SOURCE RECORDS -

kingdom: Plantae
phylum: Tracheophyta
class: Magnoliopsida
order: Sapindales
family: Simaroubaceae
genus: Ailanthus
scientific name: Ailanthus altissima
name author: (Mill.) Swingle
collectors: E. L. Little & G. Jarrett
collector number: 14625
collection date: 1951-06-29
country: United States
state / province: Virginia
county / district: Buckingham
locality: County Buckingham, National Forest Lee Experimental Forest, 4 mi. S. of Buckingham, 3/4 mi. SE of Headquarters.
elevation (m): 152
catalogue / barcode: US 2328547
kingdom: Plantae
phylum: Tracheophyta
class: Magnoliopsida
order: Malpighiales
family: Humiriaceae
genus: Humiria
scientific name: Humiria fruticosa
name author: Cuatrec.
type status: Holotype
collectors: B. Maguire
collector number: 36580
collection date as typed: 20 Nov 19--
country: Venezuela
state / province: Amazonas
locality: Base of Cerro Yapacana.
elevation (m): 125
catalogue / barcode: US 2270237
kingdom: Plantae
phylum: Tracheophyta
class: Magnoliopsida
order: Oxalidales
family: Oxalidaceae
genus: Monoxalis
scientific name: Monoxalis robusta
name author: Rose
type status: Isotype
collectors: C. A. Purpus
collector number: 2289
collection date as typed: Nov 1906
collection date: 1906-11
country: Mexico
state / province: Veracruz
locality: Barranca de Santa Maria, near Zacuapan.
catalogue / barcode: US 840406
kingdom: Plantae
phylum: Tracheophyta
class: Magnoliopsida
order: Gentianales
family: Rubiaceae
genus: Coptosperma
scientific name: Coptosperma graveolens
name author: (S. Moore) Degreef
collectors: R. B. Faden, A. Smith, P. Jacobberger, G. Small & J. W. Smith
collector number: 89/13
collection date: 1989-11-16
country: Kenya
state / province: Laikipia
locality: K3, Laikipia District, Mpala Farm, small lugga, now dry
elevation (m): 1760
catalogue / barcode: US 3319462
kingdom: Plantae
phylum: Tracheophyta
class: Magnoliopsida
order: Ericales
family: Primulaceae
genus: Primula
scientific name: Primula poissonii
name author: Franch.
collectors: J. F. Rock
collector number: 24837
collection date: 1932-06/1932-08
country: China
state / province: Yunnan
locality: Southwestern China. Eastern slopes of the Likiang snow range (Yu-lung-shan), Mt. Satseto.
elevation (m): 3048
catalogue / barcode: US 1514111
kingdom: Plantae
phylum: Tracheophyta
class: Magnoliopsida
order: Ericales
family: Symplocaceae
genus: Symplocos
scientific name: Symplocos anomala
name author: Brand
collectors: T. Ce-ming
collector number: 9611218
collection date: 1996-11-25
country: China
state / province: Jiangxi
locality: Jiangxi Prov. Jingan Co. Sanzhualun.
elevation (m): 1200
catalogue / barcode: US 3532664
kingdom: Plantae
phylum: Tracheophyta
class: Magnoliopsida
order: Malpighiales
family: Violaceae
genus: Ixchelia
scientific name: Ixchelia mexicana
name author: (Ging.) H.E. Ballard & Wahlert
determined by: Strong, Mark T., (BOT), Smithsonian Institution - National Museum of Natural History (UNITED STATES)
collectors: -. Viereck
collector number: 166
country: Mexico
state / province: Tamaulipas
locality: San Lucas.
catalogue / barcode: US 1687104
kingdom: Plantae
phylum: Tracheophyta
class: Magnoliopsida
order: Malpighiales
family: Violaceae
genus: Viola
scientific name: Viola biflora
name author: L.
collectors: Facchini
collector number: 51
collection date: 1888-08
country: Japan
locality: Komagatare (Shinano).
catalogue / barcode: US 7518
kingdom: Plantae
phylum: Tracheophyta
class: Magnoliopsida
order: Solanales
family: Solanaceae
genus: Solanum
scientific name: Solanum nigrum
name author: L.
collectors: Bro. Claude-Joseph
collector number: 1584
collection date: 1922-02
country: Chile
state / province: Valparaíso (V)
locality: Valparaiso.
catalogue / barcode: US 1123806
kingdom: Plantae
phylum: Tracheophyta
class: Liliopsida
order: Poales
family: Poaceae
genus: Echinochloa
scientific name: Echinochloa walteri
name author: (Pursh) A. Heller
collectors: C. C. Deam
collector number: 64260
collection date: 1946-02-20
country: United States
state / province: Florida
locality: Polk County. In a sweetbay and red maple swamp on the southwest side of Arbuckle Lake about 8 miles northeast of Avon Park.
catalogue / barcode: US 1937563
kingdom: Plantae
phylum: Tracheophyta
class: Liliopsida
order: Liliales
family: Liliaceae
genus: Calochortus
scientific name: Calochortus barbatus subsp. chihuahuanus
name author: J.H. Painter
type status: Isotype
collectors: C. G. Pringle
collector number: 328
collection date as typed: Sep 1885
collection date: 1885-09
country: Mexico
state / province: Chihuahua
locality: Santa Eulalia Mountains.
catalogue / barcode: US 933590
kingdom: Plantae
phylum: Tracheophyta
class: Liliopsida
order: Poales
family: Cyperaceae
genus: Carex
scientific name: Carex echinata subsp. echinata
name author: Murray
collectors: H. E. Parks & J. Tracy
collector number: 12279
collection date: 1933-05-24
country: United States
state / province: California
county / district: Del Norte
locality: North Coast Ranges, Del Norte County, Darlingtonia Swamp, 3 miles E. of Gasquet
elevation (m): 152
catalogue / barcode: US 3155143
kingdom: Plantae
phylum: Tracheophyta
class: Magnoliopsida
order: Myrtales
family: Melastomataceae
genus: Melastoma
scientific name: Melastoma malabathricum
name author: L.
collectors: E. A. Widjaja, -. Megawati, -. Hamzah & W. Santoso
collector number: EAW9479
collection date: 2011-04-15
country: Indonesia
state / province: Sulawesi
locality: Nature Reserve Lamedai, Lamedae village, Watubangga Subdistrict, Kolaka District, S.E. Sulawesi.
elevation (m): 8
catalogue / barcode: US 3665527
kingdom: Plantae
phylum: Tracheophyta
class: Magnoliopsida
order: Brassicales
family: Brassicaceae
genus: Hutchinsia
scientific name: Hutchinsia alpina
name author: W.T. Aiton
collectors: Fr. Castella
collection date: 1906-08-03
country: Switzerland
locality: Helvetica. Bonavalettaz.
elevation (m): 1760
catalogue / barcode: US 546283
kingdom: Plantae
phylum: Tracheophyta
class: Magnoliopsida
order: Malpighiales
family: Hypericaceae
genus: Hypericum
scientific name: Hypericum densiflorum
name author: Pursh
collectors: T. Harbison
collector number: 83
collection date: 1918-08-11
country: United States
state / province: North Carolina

WORK TO DO - Format every line of the data above as a numbered list, leaving out any blank lines.

WRITTEN RESPONSE -
1. kingdom: Plantae
2. phylum: Tracheophyta
3. class: Magnoliopsida
4. order: Sapindales
5. family: Simaroubaceae
6. genus: Ailanthus
7. scientific name: Ailanthus altissima
8. name author: (Mill.) Swingle
9. collectors: E. L. Little & G. Jarrett
10. collector number: 14625
11. collection date: 1951-06-29
12. country: United States
13. state / province: Virginia
14. county / district: Buckingham
15. locality: County Buckingham, National Forest Lee Experimental Forest, 4 mi. S. of Buckingham, 3/4 mi. SE of Headquarters.
16. elevation (m): 152
17. catalogue / barcode: US 2328547
18. kingdom: Plantae
19. phylum: Tracheophyta
20. class: Magnoliopsida
21. order: Malpighiales
22. family: Humiriaceae
23. genus: Humiria
24. scientific name: Humiria fruticosa
25. name author: Cuatrec.
26. type status: Holotype
27. collectors: B. Maguire
28. collector number: 36580
29. collection date as typed: 20 Nov 19--
30. country: Venezuela
31. state / province: Amazonas
32. locality: Base of Cerro Yapacana.
33. elevation (m): 125
34. catalogue / barcode: US 2270237
35. kingdom: Plantae
36. phylum: Tracheophyta
37. class: Magnoliopsida
38. order: Oxalidales
39. family: Oxalidaceae
40. genus: Monoxalis
41. scientific name: Monoxalis robusta
42. name author: Rose
43. type status: Isotype
44. collectors: C. A. Purpus
45. collector number: 2289
46. collection date as typed: Nov 1906
47. collection date: 1906-11
48. country: Mexico
49. state / province: Veracruz
50. locality: Barranca de Santa Maria, near Zacuapan.
51. catalogue / barcode: US 840406
52. kingdom: Plantae
53. phylum: Tracheophyta
54. class: Magnoliopsida
55. order: Gentianales
56. family: Rubiaceae
57. genus: Coptosperma
58. scientific name: Coptosperma graveolens
59. name author: (S. Moore) Degreef
60. collectors: R. B. Faden, A. Smith, P. Jacobberger, G. Small & J. W. Smith
61. collector number: 89/13
62. collection date: 1989-11-16
63. country: Kenya
64. state / province: Laikipia
65. locality: K3, Laikipia District, Mpala Farm, small lugga, now dry
66. elevation (m): 1760
67. catalogue / barcode: US 3319462
68. kingdom: Plantae
69. phylum: Tracheophyta
70. class: Magnoliopsida
71. order: Ericales
72. family: Primulaceae
73. genus: Primula
74. scientific name: Primula poissonii
75. name author: Franch.
76. collectors: J. F. Rock
77. collector number: 24837
78. collection date: 1932-06/1932-08
79. country: China
80. state / province: Yunnan
81. locality: Southwestern China. Eastern slopes of the Likiang snow range (Yu-lung-shan), Mt. Satseto.
82. elevation (m): 3048
83. catalogue / barcode: US 1514111
84. kingdom: Plantae
85. phylum: Tracheophyta
86. class: Magnoliopsida
87. order: Ericales
88. family: Symplocaceae
89. genus: Symplocos
90. scientific name: Symplocos anomala
91. name author: Brand
92. collectors: T. Ce-ming
93. collector number: 9611218
94. collection date: 1996-11-25
95. country: China
96. state / province: Jiangxi
97. locality: Jiangxi Prov. Jingan Co. Sanzhualun.
98. elevation (m): 1200
99. catalogue / barcode: US 3532664
100. kingdom: Plantae
101. phylum: Tracheophyta
102. class: Magnoliopsida
103. order: Malpighiales
104. family: Violaceae
105. genus: Ixchelia
106. scientific name: Ixchelia mexicana
107. name author: (Ging.) H.E. Ballard & Wahlert
108. determined by: Strong, Mark T., (BOT), Smithsonian Institution - National Museum of Natural History (UNITED STATES)
109. collectors: -. Viereck
110. collector number: 166
111. country: Mexico
112. state / province: Tamaulipas
113. locality: San Lucas.
114. catalogue / barcode: US 1687104
115. kingdom: Plantae
116. phylum: Tracheophyta
117. class: Magnoliopsida
118. order: Malpighiales
119. family: Violaceae
120. genus: Viola
121. scientific name: Viola biflora
122. name author: L.
123. collectors: Facchini
124. collector number: 51
125. collection date: 1888-08
126. country: Japan
127. locality: Komagatare (Shinano).
128. catalogue / barcode: US 7518
129. kingdom: Plantae
130. phylum: Tracheophyta
131. class: Magnoliopsida
132. order: Solanales
133. family: Solanaceae
134. genus: Solanum
135. scientific name: Solanum nigrum
136. name author: L.
137. collectors: Bro. Claude-Joseph
138. collector number: 1584
139. collection date: 1922-02
140. country: Chile
141. state / province: Valparaíso (V)
142. locality: Valparaiso.
143. catalogue / barcode: US 1123806
144. kingdom: Plantae
145. phylum: Tracheophyta
146. class: Liliopsida
147. order: Poales
148. family: Poaceae
149. genus: Echinochloa
150. scientific name: Echinochloa walteri
151. name author: (Pursh) A. Heller
152. collectors: C. C. Deam
153. collector number: 64260
154. collection date: 1946-02-20
155. country: United States
156. state / province: Florida
157. locality: Polk County. In a sweetbay and red maple swamp on the southwest side of Arbuckle Lake about 8 miles northeast of Avon Park.
158. catalogue / barcode: US 1937563
159. kingdom: Plantae
160. phylum: Tracheophyta
161. class: Liliopsida
162. order: Liliales
163. family: Liliaceae
164. genus: Calochortus
165. scientific name: Calochortus barbatus subsp. chihuahuanus
166. name author: J.H. Painter
167. type status: Isotype
168. collectors: C. G. Pringle
169. collector number: 328
170. collection date as typed: Sep 1885
171. collection date: 1885-09
172. country: Mexico
173. state / province: Chihuahua
174. locality: Santa Eulalia Mountains.
175. catalogue / barcode: US 933590
176. kingdom: Plantae
177. phylum: Tracheophyta
178. class: Liliopsida
179. order: Poales
180. family: Cyperaceae
181. genus: Carex
182. scientific name: Carex echinata subsp. echinata
183. name author: Murray
184. collectors: H. E. Parks & J. Tracy
185. collector number: 12279
186. collection date: 1933-05-24
187. country: United States
188. state / province: California
189. county / district: Del Norte
190. locality: North Coast Ranges, Del Norte County, Darlingtonia Swamp, 3 miles E. of Gasquet
191. elevation (m): 152
192. catalogue / barcode: US 3155143
193. kingdom: Plantae
194. phylum: Tracheophyta
195. class: Magnoliopsida
196. order: Myrtales
197. family: Melastomataceae
198. genus: Melastoma
199. scientific name: Melastoma malabathricum
200. name author: L.
201. collectors: E. A. Widjaja, -. Megawati, -. Hamzah & W. Santoso
202. collector number: EAW9479
203. collection date: 2011-04-15
204. country: Indonesia
205. state / province: Sulawesi
206. locality: Nature Reserve Lamedai, Lamedae village, Watubangga Subdistrict, Kolaka District, S.E. Sulawesi.
207. elevation (m): 8
208. catalogue / barcode: US 3665527
209. kingdom: Plantae
210. phylum: Tracheophyta
211. class: Magnoliopsida
212. order: Brassicales
213. family: Brassicaceae
214. genus: Hutchinsia
215. scientific name: Hutchinsia alpina
216. name author: W.T. Aiton
217. collectors: Fr. Castella
218. collection date: 1906-08-03
219. country: Switzerland
220. locality: Helvetica. Bonavalettaz.
221. elevation (m): 1760
222. catalogue / barcode: US 546283
223. kingdom: Plantae
224. phylum: Tracheophyta
225. class: Magnoliopsida
226. order: Malpighiales
227. family: Hypericaceae
228. genus: Hypericum
229. scientific name: Hypericum densiflorum
230. name author: Pursh
231. collectors: T. Harbison
232. collector number: 83
233. collection date: 1918-08-11
234. country: United States
235. state / province: North Carolina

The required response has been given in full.